__WHAT IS REQUIRED__. Quote verbatim the stretch of lines below from the first line through the line containing "On s'est connus de 1984 jusqu'à sa mort.", including both ends.

** Opening INPUT FOR THIS TASK block **

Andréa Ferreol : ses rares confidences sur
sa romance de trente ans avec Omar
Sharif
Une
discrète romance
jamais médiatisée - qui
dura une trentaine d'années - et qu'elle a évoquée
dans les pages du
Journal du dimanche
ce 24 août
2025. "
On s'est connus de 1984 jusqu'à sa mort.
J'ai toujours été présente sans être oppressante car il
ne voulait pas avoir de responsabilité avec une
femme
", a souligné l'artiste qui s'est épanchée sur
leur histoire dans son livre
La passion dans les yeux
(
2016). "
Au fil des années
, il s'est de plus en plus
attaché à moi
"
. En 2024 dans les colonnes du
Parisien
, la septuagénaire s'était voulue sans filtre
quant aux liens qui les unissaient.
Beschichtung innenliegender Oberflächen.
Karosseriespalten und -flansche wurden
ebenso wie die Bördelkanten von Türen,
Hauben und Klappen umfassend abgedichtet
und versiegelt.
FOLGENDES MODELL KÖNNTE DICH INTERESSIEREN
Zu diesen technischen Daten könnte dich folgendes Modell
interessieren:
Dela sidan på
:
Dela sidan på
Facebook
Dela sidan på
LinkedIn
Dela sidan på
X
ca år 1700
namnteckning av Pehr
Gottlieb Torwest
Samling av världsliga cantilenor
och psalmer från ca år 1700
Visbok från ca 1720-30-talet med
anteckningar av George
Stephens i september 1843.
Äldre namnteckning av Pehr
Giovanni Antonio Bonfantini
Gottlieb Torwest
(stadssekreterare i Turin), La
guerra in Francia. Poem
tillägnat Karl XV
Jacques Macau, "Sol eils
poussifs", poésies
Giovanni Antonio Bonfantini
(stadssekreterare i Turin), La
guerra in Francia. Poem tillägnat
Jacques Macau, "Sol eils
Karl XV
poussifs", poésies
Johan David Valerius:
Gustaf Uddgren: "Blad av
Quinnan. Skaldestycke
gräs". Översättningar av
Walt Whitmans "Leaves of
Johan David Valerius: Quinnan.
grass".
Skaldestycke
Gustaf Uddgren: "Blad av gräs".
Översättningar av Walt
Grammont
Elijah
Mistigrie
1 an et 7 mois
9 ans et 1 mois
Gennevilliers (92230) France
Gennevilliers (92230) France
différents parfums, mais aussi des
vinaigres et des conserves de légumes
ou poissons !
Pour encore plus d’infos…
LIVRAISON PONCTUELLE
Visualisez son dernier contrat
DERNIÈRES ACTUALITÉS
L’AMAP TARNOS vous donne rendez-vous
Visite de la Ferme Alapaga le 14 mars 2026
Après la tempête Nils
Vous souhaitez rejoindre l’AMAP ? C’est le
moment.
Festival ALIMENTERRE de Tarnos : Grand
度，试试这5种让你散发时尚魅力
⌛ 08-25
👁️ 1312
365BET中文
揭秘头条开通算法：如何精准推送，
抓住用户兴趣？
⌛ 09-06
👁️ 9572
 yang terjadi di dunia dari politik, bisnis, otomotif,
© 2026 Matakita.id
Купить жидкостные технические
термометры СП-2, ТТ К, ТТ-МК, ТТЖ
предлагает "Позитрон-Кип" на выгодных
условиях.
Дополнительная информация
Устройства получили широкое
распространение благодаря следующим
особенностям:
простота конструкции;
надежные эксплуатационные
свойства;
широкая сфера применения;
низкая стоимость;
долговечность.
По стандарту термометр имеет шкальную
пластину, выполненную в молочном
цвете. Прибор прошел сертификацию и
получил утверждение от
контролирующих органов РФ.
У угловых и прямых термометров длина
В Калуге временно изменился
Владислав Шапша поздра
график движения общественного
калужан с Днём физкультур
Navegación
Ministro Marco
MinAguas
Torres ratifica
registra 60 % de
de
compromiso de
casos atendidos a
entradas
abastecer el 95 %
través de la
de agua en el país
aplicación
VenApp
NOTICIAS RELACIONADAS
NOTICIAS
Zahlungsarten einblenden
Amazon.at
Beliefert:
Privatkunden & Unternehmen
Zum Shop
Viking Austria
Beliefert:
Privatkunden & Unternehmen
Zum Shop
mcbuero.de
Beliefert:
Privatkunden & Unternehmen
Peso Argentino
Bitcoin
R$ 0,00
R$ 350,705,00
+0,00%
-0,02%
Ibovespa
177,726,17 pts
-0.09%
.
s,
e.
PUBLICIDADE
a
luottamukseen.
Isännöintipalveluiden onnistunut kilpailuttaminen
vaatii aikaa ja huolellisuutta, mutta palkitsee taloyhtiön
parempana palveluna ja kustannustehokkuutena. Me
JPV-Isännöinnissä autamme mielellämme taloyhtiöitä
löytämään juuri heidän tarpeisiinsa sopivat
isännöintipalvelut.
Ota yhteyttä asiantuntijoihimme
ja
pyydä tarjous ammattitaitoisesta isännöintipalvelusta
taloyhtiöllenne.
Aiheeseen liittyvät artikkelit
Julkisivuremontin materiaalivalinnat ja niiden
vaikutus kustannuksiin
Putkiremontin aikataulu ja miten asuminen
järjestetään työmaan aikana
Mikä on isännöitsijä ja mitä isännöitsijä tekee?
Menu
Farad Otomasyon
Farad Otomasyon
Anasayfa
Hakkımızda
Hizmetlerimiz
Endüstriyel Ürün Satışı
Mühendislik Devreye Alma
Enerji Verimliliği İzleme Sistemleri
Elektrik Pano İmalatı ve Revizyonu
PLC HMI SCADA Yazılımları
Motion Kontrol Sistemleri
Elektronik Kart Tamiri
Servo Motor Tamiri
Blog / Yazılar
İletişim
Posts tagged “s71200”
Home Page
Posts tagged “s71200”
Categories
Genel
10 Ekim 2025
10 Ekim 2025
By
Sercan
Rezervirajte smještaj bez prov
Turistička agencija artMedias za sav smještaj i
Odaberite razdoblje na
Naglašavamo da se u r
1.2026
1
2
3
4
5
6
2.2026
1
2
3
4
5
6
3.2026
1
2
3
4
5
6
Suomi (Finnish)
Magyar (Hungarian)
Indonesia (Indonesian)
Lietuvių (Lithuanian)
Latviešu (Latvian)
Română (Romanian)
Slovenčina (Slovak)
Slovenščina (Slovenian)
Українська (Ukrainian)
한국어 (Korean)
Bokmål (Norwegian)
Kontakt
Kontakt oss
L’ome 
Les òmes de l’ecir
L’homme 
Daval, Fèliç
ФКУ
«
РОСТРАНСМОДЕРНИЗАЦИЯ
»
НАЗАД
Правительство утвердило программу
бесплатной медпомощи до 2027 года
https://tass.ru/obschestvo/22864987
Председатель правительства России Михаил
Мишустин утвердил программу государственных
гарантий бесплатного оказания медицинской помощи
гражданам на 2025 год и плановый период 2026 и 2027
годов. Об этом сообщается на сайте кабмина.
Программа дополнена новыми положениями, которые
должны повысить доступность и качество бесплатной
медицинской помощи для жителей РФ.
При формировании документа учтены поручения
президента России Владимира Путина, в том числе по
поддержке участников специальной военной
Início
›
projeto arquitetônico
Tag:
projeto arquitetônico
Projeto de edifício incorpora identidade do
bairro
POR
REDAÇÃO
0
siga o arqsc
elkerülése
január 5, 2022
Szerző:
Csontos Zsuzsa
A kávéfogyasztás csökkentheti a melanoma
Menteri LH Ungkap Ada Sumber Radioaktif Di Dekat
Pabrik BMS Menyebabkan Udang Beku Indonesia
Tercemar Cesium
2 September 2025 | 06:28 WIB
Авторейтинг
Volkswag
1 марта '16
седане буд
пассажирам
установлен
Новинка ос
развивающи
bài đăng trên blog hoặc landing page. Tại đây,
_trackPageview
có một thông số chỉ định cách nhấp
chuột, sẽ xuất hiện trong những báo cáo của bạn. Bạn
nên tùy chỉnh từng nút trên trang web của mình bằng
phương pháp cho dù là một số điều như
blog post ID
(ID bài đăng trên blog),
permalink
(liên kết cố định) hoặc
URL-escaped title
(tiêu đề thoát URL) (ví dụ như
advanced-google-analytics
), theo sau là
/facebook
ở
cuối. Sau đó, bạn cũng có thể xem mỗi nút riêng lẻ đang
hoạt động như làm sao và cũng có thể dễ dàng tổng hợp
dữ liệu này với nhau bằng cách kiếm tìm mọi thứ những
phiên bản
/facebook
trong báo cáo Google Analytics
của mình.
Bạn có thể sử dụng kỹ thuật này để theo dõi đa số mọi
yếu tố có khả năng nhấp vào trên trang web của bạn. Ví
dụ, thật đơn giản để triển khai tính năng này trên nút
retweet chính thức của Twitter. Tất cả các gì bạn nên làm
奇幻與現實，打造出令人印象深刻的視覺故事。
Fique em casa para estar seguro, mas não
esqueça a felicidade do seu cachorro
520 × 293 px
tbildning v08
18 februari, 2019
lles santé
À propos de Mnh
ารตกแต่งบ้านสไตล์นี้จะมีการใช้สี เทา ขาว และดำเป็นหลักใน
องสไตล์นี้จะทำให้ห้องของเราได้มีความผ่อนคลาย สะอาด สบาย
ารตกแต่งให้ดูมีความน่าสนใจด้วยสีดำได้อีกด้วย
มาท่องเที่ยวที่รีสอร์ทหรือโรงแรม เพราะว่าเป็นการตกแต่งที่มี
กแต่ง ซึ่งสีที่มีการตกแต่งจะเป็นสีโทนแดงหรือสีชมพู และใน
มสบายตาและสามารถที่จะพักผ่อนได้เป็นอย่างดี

** Closing INPUT FOR THIS TASK block **

__EXERCISE RESPONSE__.
Andréa Ferreol : ses rares confidences sur
sa romance de trente ans avec Omar
Sharif
Une
discrète romance
jamais médiatisée - qui
dura une trentaine d'années - et qu'elle a évoquée
dans les pages du
Journal du dimanche
ce 24 août
2025. "
On s'est connus de 1984 jusqu'à sa mort.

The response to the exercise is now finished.